My Body Was Not the First to Leave (PART 1)
The mind left first.
It slipped away quietly, without ceremony, like a thought interrupted mid-sentence. One moment it was there—naming things, remembering faces, pretending pain had meaning—and the next, it loosened its grip. Memories unraveled. Logic softened. The body kept breathing out of habit, confused by the silence behind the eyes.
Doctors called it dissociation. I called it relief.
Without the mind, time lost its shape. Days passed without being counted. The body moved on instinct alone, a shell performing rehearsed motions: eating, walking, smiling when expected. Touch meant nothing. Words arrived late, like echoes in an empty hall. I watched myself from somewhere distant, unable to care enough to return.

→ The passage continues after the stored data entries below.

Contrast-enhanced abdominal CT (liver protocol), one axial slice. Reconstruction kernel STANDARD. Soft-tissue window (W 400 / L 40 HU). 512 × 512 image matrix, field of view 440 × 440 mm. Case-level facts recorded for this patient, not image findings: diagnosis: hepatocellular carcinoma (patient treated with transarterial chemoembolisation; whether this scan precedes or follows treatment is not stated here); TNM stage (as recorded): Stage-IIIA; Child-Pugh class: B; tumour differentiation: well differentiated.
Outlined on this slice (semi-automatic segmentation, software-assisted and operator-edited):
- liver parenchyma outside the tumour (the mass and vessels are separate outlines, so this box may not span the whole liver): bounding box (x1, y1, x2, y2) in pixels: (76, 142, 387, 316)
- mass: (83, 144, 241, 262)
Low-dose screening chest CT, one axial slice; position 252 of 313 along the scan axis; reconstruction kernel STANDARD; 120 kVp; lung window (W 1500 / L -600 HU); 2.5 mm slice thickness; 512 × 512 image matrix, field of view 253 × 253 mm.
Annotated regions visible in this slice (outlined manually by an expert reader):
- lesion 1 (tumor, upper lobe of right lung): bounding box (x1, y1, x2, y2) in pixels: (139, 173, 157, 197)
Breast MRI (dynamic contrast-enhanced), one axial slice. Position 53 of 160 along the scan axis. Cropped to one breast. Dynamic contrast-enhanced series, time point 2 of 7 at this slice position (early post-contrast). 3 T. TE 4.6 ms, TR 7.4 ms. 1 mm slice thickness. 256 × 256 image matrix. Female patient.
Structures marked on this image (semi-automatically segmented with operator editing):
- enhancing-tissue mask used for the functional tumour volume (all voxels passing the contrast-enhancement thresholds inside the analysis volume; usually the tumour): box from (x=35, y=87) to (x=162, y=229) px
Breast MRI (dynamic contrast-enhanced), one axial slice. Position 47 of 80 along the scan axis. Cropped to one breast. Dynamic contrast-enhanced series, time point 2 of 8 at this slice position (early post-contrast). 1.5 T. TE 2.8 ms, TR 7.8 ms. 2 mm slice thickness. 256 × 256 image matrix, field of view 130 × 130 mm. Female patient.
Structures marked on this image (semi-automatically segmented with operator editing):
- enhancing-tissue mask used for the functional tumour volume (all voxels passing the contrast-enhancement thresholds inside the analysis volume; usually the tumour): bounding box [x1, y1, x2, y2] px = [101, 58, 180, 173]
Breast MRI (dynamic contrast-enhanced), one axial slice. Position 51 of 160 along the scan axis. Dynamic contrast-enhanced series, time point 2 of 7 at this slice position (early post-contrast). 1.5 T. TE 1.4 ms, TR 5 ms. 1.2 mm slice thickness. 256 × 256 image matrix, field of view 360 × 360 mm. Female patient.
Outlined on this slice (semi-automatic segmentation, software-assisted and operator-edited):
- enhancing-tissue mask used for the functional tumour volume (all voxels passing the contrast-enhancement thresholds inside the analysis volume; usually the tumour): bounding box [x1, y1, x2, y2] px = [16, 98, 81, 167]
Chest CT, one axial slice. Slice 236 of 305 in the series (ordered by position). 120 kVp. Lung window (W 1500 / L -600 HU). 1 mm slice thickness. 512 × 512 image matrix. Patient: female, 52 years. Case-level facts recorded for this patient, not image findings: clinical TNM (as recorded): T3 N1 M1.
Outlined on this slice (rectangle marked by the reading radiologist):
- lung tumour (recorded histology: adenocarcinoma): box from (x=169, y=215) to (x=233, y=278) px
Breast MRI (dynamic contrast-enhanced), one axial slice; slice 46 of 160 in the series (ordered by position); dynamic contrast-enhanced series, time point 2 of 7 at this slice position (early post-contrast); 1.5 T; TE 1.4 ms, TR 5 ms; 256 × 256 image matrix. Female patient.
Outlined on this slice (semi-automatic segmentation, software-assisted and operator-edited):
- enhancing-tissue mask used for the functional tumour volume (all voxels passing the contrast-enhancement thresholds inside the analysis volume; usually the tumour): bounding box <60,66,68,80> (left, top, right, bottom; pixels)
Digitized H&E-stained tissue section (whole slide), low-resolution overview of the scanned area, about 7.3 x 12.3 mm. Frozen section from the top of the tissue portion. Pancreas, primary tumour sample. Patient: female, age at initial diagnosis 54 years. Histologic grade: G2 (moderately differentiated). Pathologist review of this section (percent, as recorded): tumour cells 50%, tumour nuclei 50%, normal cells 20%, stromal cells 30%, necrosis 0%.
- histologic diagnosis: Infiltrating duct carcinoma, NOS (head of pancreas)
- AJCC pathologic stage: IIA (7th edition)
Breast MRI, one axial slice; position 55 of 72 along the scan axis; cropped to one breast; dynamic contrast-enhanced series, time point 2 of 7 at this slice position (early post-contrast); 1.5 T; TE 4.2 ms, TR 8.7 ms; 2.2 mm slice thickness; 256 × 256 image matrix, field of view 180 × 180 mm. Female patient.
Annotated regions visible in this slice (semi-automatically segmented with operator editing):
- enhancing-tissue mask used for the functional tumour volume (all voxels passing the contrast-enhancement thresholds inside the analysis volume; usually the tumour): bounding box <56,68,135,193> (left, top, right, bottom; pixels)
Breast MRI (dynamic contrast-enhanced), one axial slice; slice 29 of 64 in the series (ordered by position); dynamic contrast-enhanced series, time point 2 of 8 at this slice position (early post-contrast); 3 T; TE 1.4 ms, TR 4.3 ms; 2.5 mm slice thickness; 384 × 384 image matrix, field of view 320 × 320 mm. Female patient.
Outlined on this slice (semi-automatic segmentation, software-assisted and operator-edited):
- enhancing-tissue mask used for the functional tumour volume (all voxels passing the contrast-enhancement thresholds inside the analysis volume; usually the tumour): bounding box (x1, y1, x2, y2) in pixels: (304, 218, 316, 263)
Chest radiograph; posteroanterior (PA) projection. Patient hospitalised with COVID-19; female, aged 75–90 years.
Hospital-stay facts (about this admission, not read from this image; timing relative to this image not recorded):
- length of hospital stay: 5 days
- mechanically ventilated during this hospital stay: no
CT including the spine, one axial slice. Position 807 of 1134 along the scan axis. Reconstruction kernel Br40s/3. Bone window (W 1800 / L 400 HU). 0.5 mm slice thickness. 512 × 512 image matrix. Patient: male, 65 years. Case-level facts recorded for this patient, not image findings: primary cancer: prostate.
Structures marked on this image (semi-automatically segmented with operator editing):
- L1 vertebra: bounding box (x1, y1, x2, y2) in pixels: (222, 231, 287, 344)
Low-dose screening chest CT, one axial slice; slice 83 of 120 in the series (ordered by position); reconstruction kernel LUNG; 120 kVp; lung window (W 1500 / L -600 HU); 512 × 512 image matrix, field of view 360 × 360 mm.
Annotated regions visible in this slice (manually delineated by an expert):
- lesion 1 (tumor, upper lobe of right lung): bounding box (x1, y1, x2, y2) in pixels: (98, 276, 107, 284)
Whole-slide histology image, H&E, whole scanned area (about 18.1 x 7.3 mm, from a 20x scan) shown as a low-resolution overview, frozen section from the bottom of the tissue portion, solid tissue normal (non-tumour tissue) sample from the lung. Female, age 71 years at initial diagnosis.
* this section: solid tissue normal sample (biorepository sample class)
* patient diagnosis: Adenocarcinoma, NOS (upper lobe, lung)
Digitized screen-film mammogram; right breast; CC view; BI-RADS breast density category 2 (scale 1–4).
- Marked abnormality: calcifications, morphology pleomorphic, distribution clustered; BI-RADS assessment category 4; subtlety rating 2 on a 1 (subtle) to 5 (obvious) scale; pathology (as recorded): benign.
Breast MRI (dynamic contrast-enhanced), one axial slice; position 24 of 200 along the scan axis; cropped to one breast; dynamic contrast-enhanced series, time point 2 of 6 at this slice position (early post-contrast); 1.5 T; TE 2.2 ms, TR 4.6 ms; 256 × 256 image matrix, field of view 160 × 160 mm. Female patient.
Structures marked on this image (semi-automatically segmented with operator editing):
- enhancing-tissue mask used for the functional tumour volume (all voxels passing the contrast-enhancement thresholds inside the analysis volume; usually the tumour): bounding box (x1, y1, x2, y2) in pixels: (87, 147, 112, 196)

Then the body began to leave.
It resisted at first---bones aching, organs tiring, skin bruising too easily. Sleep grew heavier. Waking felt optional. The mirror showed a figure fading, hollowed by absence. The body had been loyal, carrying grief it never chose, holding together long after it was forgiven for wanting to stop.
When it finally let go, there was no pain. Only stillness.
That was when the soul remained.
Alone.
No thoughts to explain it. No flesh to anchor it. Just awareness suspended in a vast, unbearable quiet. The soul understood then what the mind had tried to protect it from and what the body had suffered to delay: that existence itself could be a wound.
The soul did not scream. There was no voice left.
It simply lingered, heavy with everything that was never healed, drifting through the space where a life had once been—learning, too late, that leaving does not always mean escape.
Sometimes, it only means you have no place left to rest.